Overview
The opportunity
Looking for a performance-driven, focused and committed individual with a proven track record for the role of Engineer-Site Reliability for Presight.
The Company
Presight is an ADX-listed public company with Abu Dhabi based G42 as its majority shareholder and is the region’s leading big data analytics company powered by GenAI. It combines big data, analytics, and AI expertise to serve every sector, of every scale, to create business and positive societal impact. Presight excels at all-source data interpretation to support insight-driven decision-making that shapes policy and creates safer, healthier, happier, and more sustainable societies. Today, through its range of GenAI-driven products and solutions, Presight is bringing Applied AI to the private and public sector, enabling them to realize their AI strategy and ambitions faster.
Responsibilities
- Provide operational support for Azure public cloud and on-premises environments, ensuring systems are running efficiently and securely
- Oversee the deployment and management of Kubernetes clusters, utilizing Helm, ArgoCD for continuous delivery to ensure seamless and rollback-capable deployments.

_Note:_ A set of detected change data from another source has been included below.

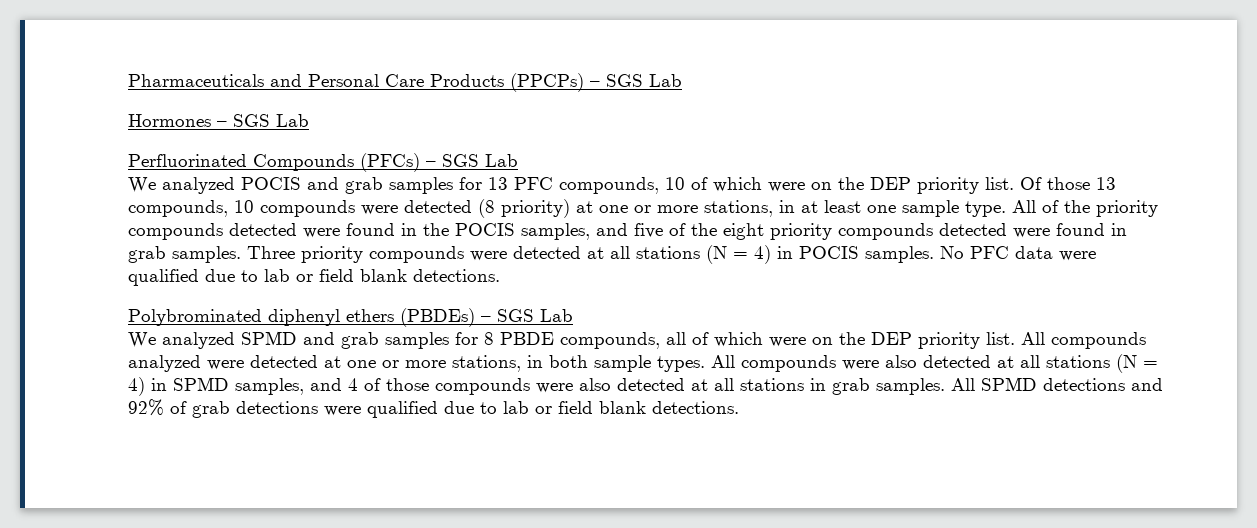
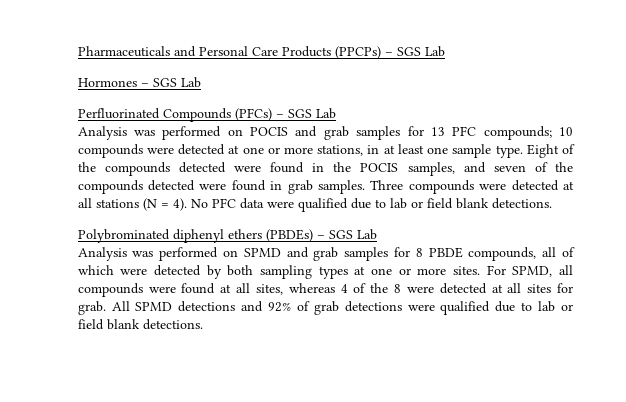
[128,177,236,194] We analyzed -> [77,126,243,140] Analysis was performed on
[559,177,1117,194] [128,200,229,217] compounds, 10 of which were on the DEP priority list. Of those 13 compounds, -> [483,126,552,140] compounds;
[478,199,571,218] (8 priority) -> (226, 149) none
[1012,200,1159,217] All of the priority -> [526,144,575,158] [77,162,96,172] Eight of the
[634,223,833,240] five of the eight priority -> [493,162,574,172] seven of the
[301,246,364,263] priority -> (404, 185) none
[754,245,935,264] 4) in POCIS samples. -> [172,198,187,211] 4).
[128,332,236,349] We analyzed -> [77,247,239,261] Analysis was performed on
[812,332,1147,349] [128,354,1159,373] [128,377,946,396] on the DEP priority list. All compounds analyzed were detected at one or more stations, in both sample types. All compounds were also detected at all stations (N = 4) in SPMD samples, and 4 of those compounds were also detected at all stations in grab samples. -> [153,265,573,279] [77,283,574,297] [77,301,106,315] detected by both sampling types at one or more sites. For SPMD, all compounds were found at all sites, whereas 4 of the 8 were detected at all sites for grab.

- Develop and maintain automation scripts using Python and Bash, enhancing operational efficiency and reducing manual intervention.
- Monitor system performance to guarantee maximum uptime, applying necessary patches, hotfixes and upgrades as required.
- Manage and troubleshoot systems in isolated environments, ensuring robust and reliable infrastructure and database management.
- Participate in issue triage, escalation and technical support processes, ensuring timely resolution of incidents and minimizing impact on operations.
- Administer and manage Azure or any other cloud environments, ensuring optimal performance, security, and scalability.
- Design, deploy and manage containerized applications using Docker and Kubernetes.
- Implement and maintain CI/CD pipelines using GitLab and Azure DevOps, enabling seamless code integration and deployment.
- Automate infrastructure provisioning and configuration management to enhance system efficiency and reduce manual intervention(Terraform, Bash/Python Scripting, etc).
- Collaborate with the Data team to support and manage Azure Data Factory, Databricks, and Azure Fabric, other cloud data services.
- Manage and maintain on-premises environments, including private cloud (OpenStack or any other), Bare Metal servers and Rancher or any other k8s for container orchestration.
- Deploy and administration for databases like MySQL, PostgreSQL, Oracle and other in isolated environments.
- Ensure adherence to security best practices and compliance requirements across cloud and on-premises environments.
- Monitor system performance and implement proactive measures to enhance security and stability.
- Work closely with cross functional teams to design, develop, and implement DevOps solutions that align with business objectives
- Comply with QHSE (Quality Health Safety and Environment), Business Continuity, Information Security, Privacy, Risk, Compliance Management, and Governance of Organizations policies, procedures, plans, and related risk assessments.
Qualifications
- Bachelor’s degree in Computer Science, Information Technology or a related field.
- Eight (8) years of product administration experience in Linux (RHEL, CentOS, Debian & Ubuntu) based environment.
- Must have a minimum of five (5) years of relevant experience as a Hadoop administrator with an Expert level knowledge of Cloud Operations.
- Proven proficiency in Designing, Developing and maintaining cloud solutions and isolated environments.
- Strong DevOps Mindset with the knowledge of Software development life cycle.
- Must have prior Big data platform using automation tools like Ansible, Helm Charts.
- Must have knowledge of best practices for Data Warehousing including business intelligence, and business continuity planning.
- Hands-on experience with Monitoring platforms Zabbix, Grafana, Working with data delivery teams.
- Responsible for implementation and ongoing administration of applications in Air Gapped infrastructure.
- Competency in Linux administration (security, configuration, tuning, troubleshooting and monitoring) & Basic Networking troubleshooting.
- Private Cloud, Public Cloud & Hybrid Cloud
- Experience working in an Agile environment
- Relevant certifications in cloud platforms (Azure, AWS), Kubernetes, Docker or DevOps tools are a plus.
What we look for:
If you are a performance-driven, inquisitive mind with the agility to adapt to ambiguity, you will fit right in. You should be eager to explore opportunities to build meaningful collaborations with stakeholders and aspire to create unique customer-centric solutions. Bias for action and a passion to conquer new frontiers in the AI space is at the heart of the Presight community.
What working at Presight offers:
Culture: An open, diverse and inclusive environment with a global vision that encourages personal growth and focuses on ground-breaking, industry-first innovations.
Career: Outstanding learning, development & growth opportunities via structured training programs and innovative, high-tech projects.
Rewards: A competitive remuneration package with a host of perks including healthcare, education support, leave benefits and more.